Mr. MADISON and Mr. GOUVERNEUR MORRIS moved to insert, after the word “controversies,” the words, “to which the United States shall be a party;” which was agreed to, nem. con.
Doctor JOHNSON moved to insert the words, “this Constitution and the,” before the word “laws.”
Mr. MADISON doubted whether it was not going too far, to extend the jurisdiction of the Court generally to cases arising under the Constitution, and whether it ought not to be limited to cases of a judiciary nature. The right of expounding the Constitution, in cases not of this nature, ought not to be given to that department.
The motion of Doctor Johnson was agreed to, nem. con., it being generally supposed, that the jurisdiction given was constructively limited to cases of a judiciary nature.
On motion of Mr.
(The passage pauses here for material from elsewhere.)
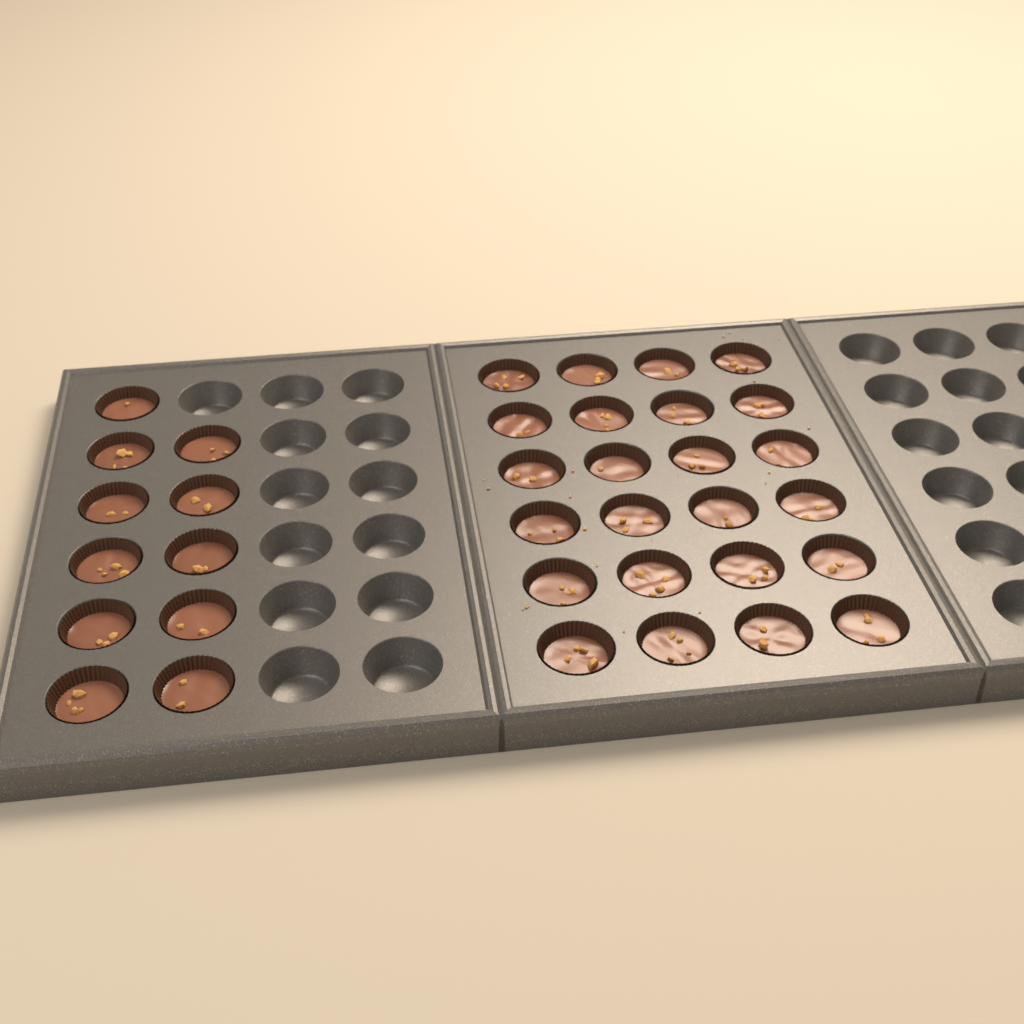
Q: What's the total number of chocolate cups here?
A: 35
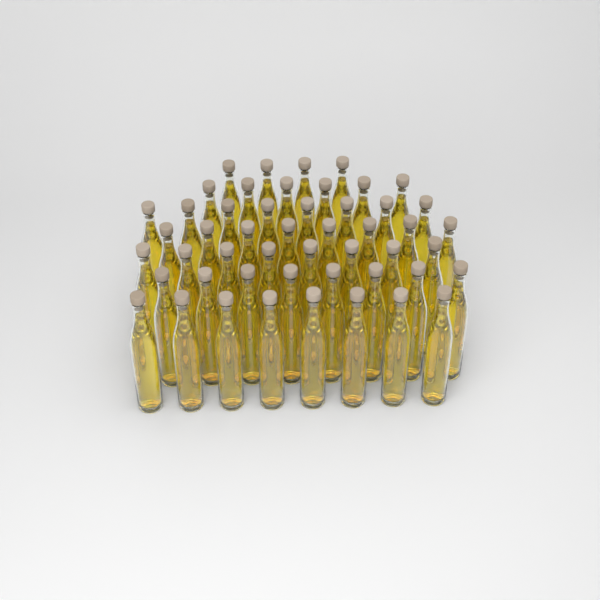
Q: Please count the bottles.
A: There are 50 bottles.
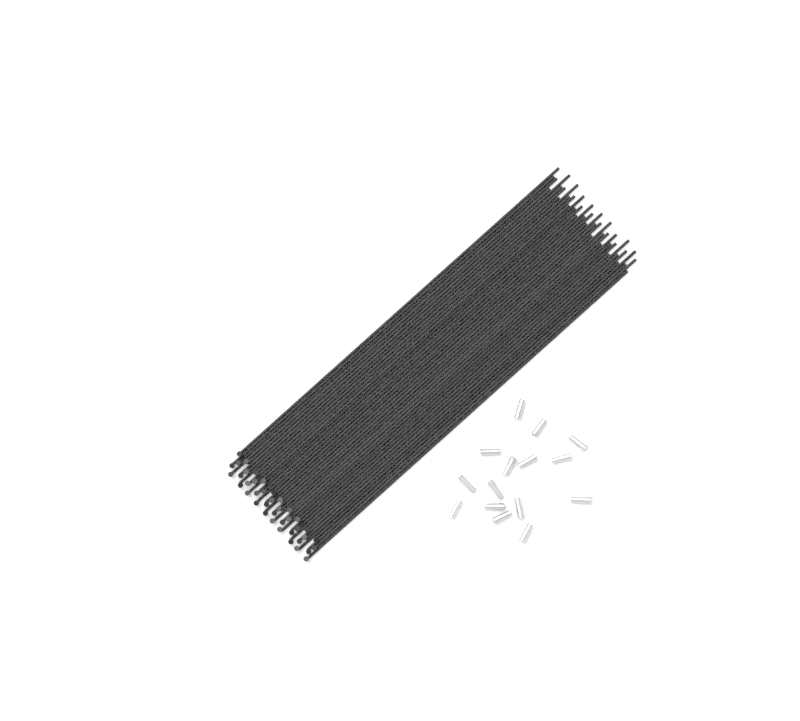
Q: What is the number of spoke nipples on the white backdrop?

RUTLEDGE, the words, “passed by the Legislature,” were struck out; and after the words, “United States,” were inserted, nem. con., the words, “and treaties made or which shall be made under their authority,” conformably to a preceding amendment in another place.
The clause, “in cases of impeachment,” was postponed.
Mr. GOUVERNEUR MORRIS wished to know what was meant by the words, “In all the cases before mentioned it [jurisdiction] shall be appellate, with such exceptions, &c.”, — whether it extended to matters of fact as well as law, — and to cases of common law, as well as civil law.
Mr. WILSON. The Committee, he believed, meant facts as well as law, and common as well as civil law. The jurisdiction of the Federal court of appeals had, he said, been so construed.
Mr. DICKINSON moved to add, after the word “appellate,” the words, “both as to law and fact;” which was agreed to, nem. con.
Mr. MADISON and Mr. GOUVERNEUR MORRIS moved to strike out the beginning of the third section, “The jurisdiction of the Supreme Court,” and to insert the words, “the Judicial power,” which was agreed to, nem. con.
The following motion was disagreed to, to wit, to insert, “In all the other cases beforementioned, the judicial power shall be exercised in such manner as the Legislature shall direct.”
Delaware, Virginia, aye, — 2; New Hampshire, Connecticut, Pennsylvania, Maryland, South Carolina, Georgia, no, — 6.
On a question for striking out the last sentence of the third Section. “The Legislature may assign, &c.” it passed, nem. con.
Mr. SHERMAN moved to insert, after the words, “between citizens of different States,” the words, “between citizens of the same State claiming lands under grants of different states,” — according to the provision in the 9th Article of the Confederation; which was agreed to, nem. con.